The memory test shouldn't cause a delay in more recent amd64 systems. The default was changed not long after this thread was originally created.



> Modified _Thu Nov 21 18:37:11 2013 UTC_ (19 months ago) by _emaste_
> File length: 66386 byte(s)
> Diff to previous 258176
> Disable amd64 boot time memory test by default
> ...


----------



## SirDice (Jun 29, 2015)

It doesn't look like it has made its way into 9.x though.

https://reviews.freebsd.org/rS283262


----------



## usdmatt (Jun 29, 2015)

Strange how something that can cause such a huge delay on modern systems and "has little value on contemporary amd64 hardware" wasn't marked for MFC in the first place.

Doesn't seem the sort of thing that would need to go through review to me. The comments on the related review for stable/10 seem to follow a similar opinion



> jhb
> Hmm, I haven't seen a review request for an MFC before. Presumably changes should get reviewed before going into HEAD, so an MFC doesn't need the same level of review. I certainly think it is fine to MFC this change though.





> kib
> I think this is a request for opinion about possibility of MFC, i.e. whether it is suitable to change the behaviour on the stable branch.
> 
> I do not see why not. The memory 'test' is useless, IMO.

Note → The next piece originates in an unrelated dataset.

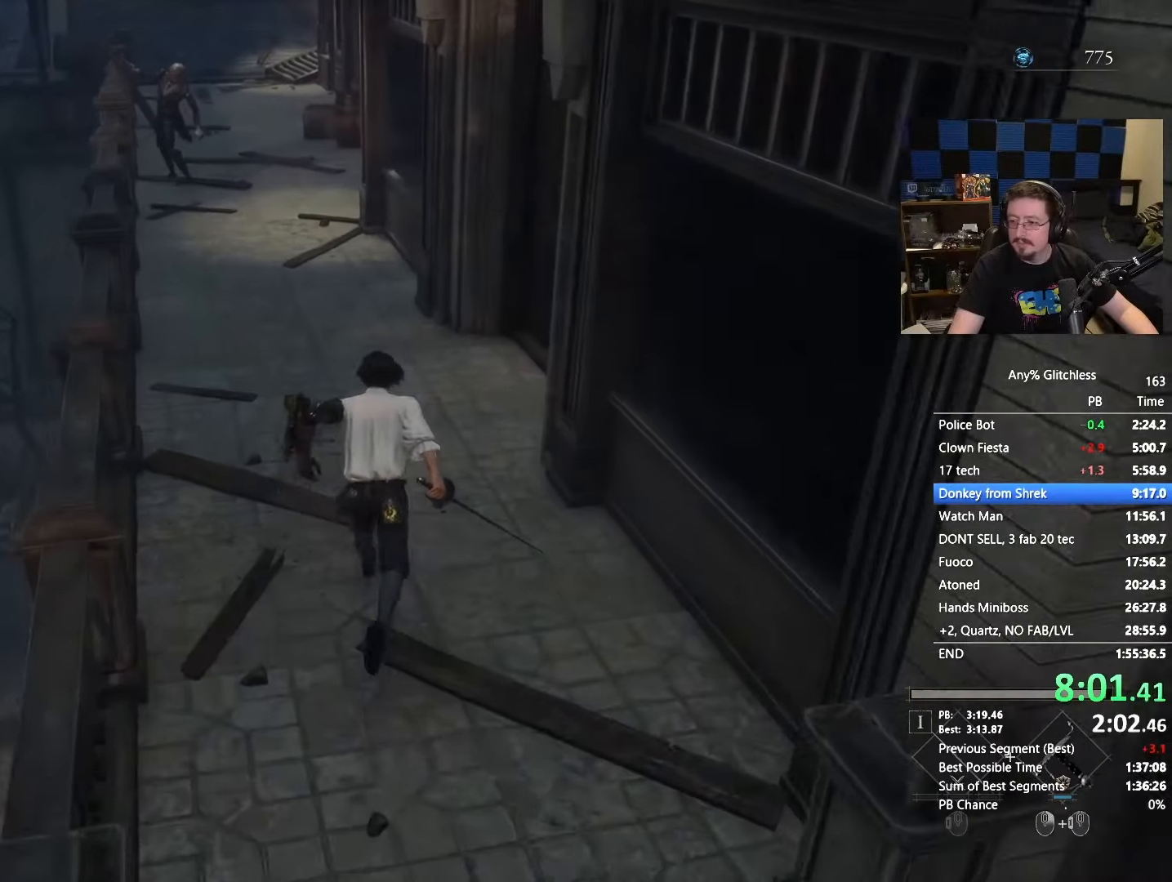
{"keys": ["space", "w"], "mouse": [], "events": []}
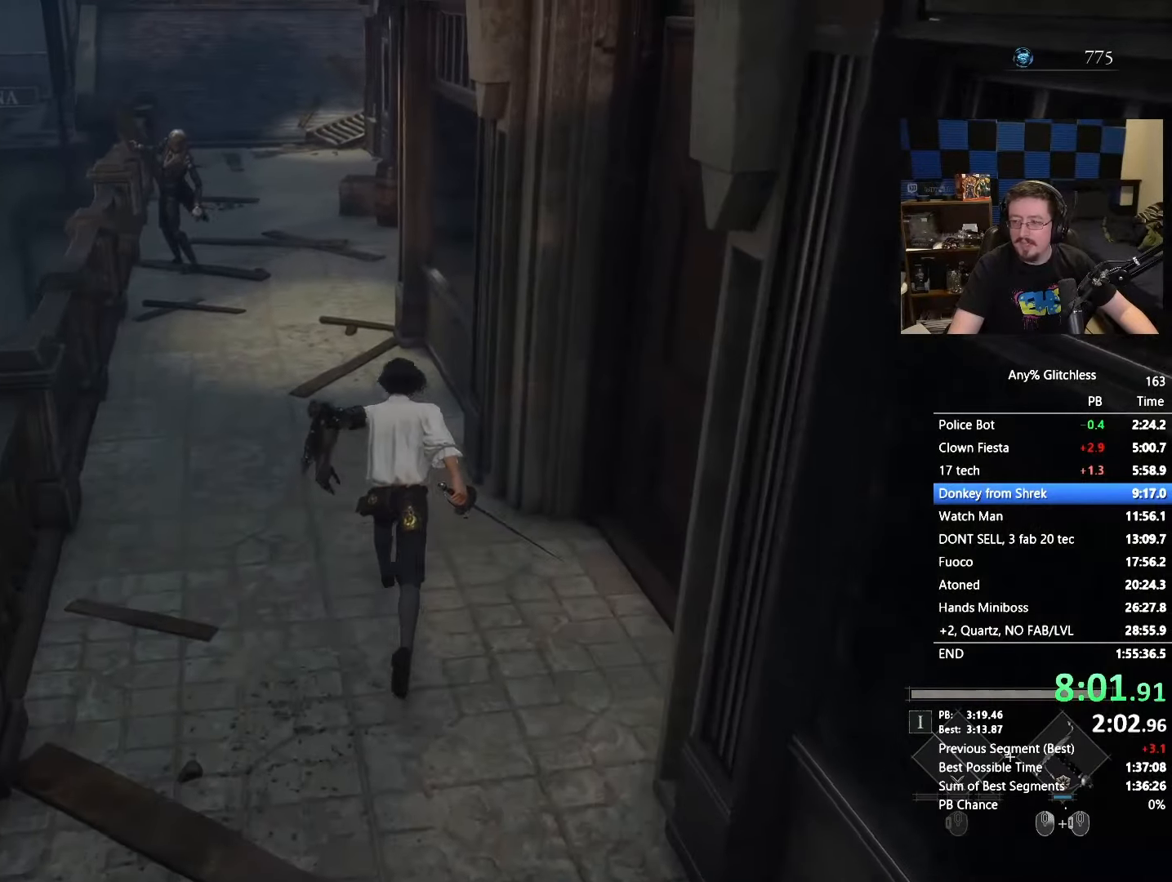
{"keys": ["space", "w"], "mouse": [], "events": []}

Not that I run anything other than 10.1+ on new systems these days (I don't have any existing large memory servers) so unlikely to ever affect me.


----------



## canoodle (Jun 28, 2019)

thanks for this cool OS! 

imho boot delay should kept as short as possible, imho it is important that machines should boot up and shutdown fast, humans should NEVER wait for machines, machines can wait forever...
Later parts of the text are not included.